"To my good friends, welcome to another post that takes a look not just at the speech of Newcastle but that of England." *
Perhaps even more difficult then learning the English language itself is having to cope with all the different accents and dialects - Geordie here in Newcastle, Cockney in parts of London, Scouse in Liverpool, I could go on.
Having most likely learnt what we term the 'Queen's English' as a second language it really must be difficult for non native speakers to arrive in England only to find that the language they are faced with may bear little resemblance to the language they have been taught - indeed a friend of ours from 'doon south' had great difficulty with some of our more, err, accented friends who may just as well have been speaking another language - only one of the reasons why some campaigners believe regional accents (and dialects in particular) should be discouraged at all costs. Myself? I love hearing different accents (I won't pretend I always understand them) as to me it is all part of the rich tapestry of life.
Anyway, I witter ......
Linguists have found that Britain's traditional dialects are enjoying an unlikely resurgence - thanks to the power of the internet.
In news certain to disappoint defenders of the Queen's English colloquialisms once understood only in Manchester, Newcastle or London are entering mainstream use throughout the country.
Dr Eric Schleef, a lecturer in English sociolinguistics at the University of Manchester, said "Dialects were traditionally passed on relatively slowly through spoken language. But social changes such as the speed of modern communication mean they are spreading much faster than they would have.

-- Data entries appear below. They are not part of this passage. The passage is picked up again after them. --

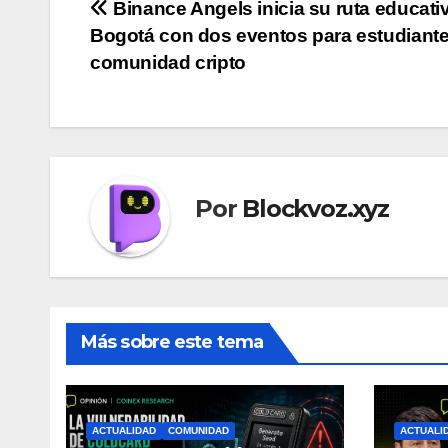
Navegación
Binance Angels inicia su ruta educati
Bogotá con dos eventos para estudiante
de
comunidad cripto
entradas
Por
Blockvoz.xyz
Más sobre este tema
ACTUALIDAD
COMUNIDAD
ACTUALI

"Twitter, Facebook and texting all encourage speed and immediacy of understanding, meaning users type as they speak, using slang, dialect respellings and colloquialisms. The result is we are all becoming exposed to words we may not have otherwise encountered, absorbing them into everyday speech." Matthew Moore, the Daily Telegraph.
So what are the words on the street?
NORFOLK - Mardle (talk)
CORNWALL - 'andsome (lovely/good)
LIVERPOOL - Boss (good) Scran (food) Bizzies (police)
ABERDEEN - Ken (know) Bairns** (babies)
NEWCASTLE - Canny (good) Ket (sweets)
MANCHESTER - Mint (good) Mardy (moody)
MIDLANDS - Cob (bread roll)
LONDON - Sick (good) Whack*** (rubbish) Butters (ugly)
*To translate English into Geordie click HERE.
**Also used in Newcastle though not just with regard to babies. Despite my being 40+ my mam still refers to me as the bairn.
***With a totally different meaning here in Newcastle, it means to hit someone/thing.